• Ne vous échauffez pas trop les esprits, je ne suis pas une vraie rousse. J'ai les cheveux teints de ce rouge criard depuis maintenant trois ans, c'est-à-dire depuis ma crise existentielle durant laquelle j'ai implosé en millions de morceaux d'ennui et pendant laquelle mon cerveau a disjoncté et pondu le désir intaisable de me conformer à la masse d'humains insignifiants qui grouillaient autour de moi, en dehors de mon papier bulle. 

    J'avais 23 ans, déjà deux enfants qui me remplissaient de tout ce qu'il y a de plus beau et qui me laissaient vide de tout ce qui m'appartenait. J'étais leur mère et ce titre me convenait parfaitement mais je n'étais plus quelqu'un, je n'existais plus dans le bottin de l'individualité, j'étais toute cette maternité dans sa complexité et dans le dédain que son décharnement du corps provoque dans les yeux d'autrui, malgré eux, qui se veulent soudain distants et effarouchés par la dualité de l'extase et de la détresse que la nouvelle maman porte en son regard, comme un boulet divin. 

    J'avais 23 ans donc, prise dans l'étau rouillé de la monotonie que je desserrais à petits coups de bonheur procuré par ma progéniture, le temps d'une bouffée d'air, avant de m'y ré-enfouir au moment où mes rejetons taquinaient Morphée. Ces nuits-là, je les passait dans mon bain sur pattes, tentant de battre mes propres records de plongée en apnée et chassant l'envie de m'y perdre au jeu. Sinon, je scrutais l'image que me renvoyait le miroir sans me reconnaître, décelant mes traits sans capter mon essence, comme si j'étais en deux dimensions, présente mais vide de substance et de texture, un portrait gribouillé par un enfant sur une feuille blanche. Gribouilli. 
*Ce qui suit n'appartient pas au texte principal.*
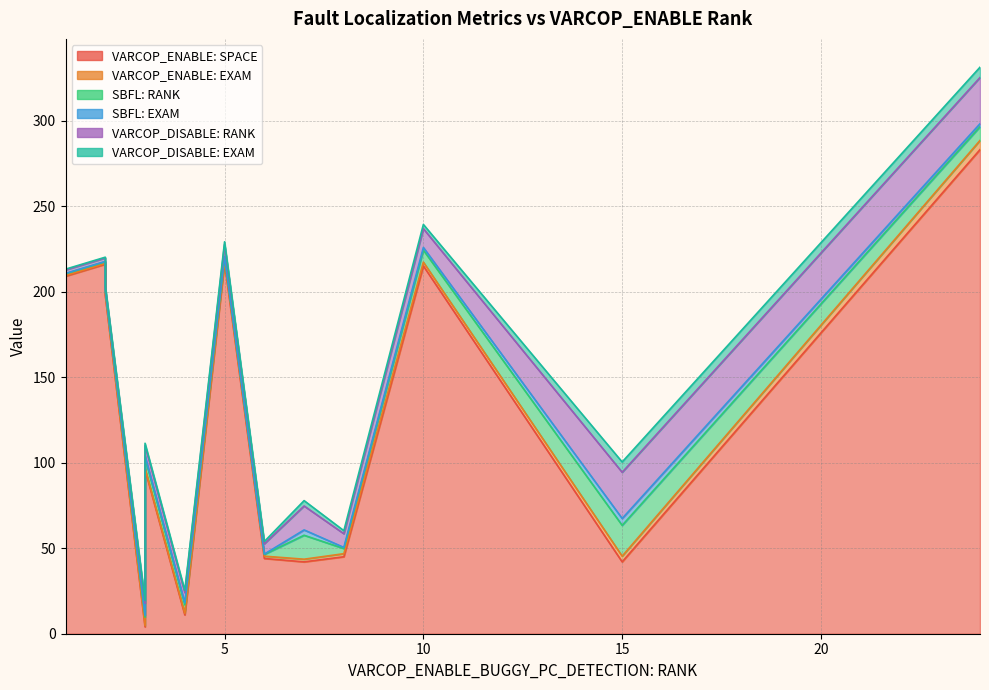

True or false: VARCOP_DISABLE: RANK and SBFL: RANK cross at least once.

False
    J'ai toujours su que j'étais différente des autres. J'ai toujours passé énormément de temps dans ma tête et ma compagnie seule m'a toujours suffi, même enfant, même si j'ai eu la chance de naître dans une famille aimante, je n'avais pas vraiment besoin d'eux. J'ai été dotée du cadeau empoisonné de l'intelligence, laquelle, lorsque assumée et développée, entreprend régulièrement un ballet insupportable avec l'anxiété et la déprime, manquant de s'enfarger dans la folie à quelques reprises. Je n'ai jamais eu l'impression de me mêler fluidement aux autres; les relations interpersonnelles ayant toujours manqué de naturel, de laisser-aller, de connexion. J'avais pourtant l'air de toutes les filles de mon âge, d'une banalité effarante sans l'ombre d'un attrait marginal. Tout ça se passait à l'intérieur, mais ce combat interne est une histoire pour une autre fois.
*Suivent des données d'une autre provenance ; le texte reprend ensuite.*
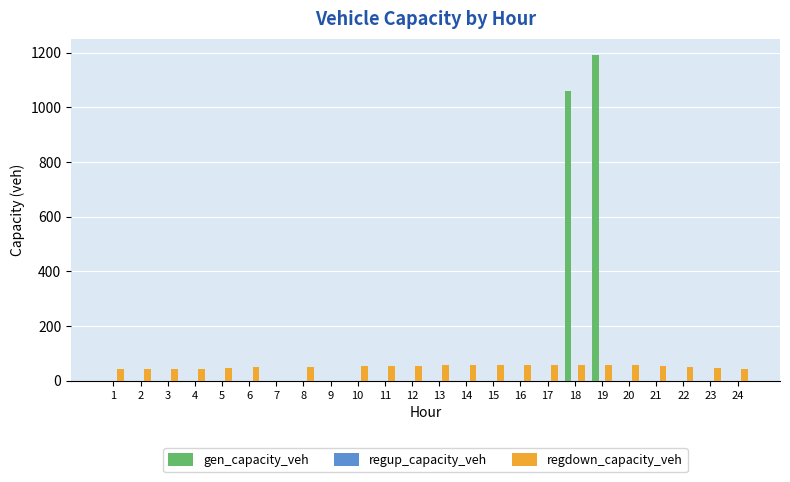

How many groups of bars are there?

24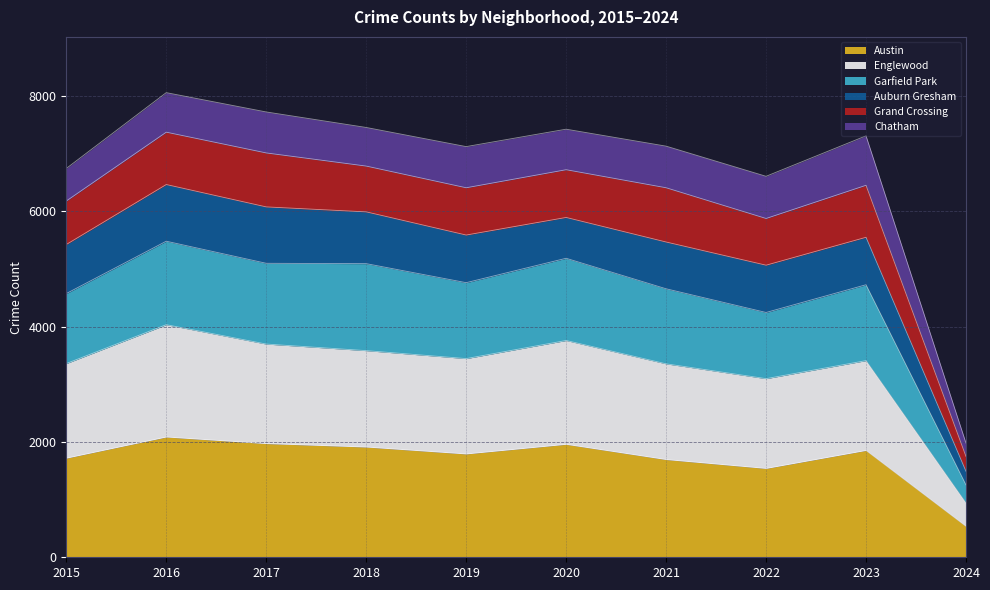

Does the chart display data point markers on the line(s)?

No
    À 23 ans, les fils de tout mon être se sont touchés et, dans une implosion silencieuse, j'ai tenté de devenir ce que je croyais qu'une femme de 23 ans devait être. Dans une ultime tentative pour être quelqu'un aux yeux des autres gribouillis d'humain, je me suis coloriée, à leurs tons, à leurs tendances. 

    À 23 ans, je me suis coloriée et j'ai quitté ma monotonie, avec mes enfants en baluchon.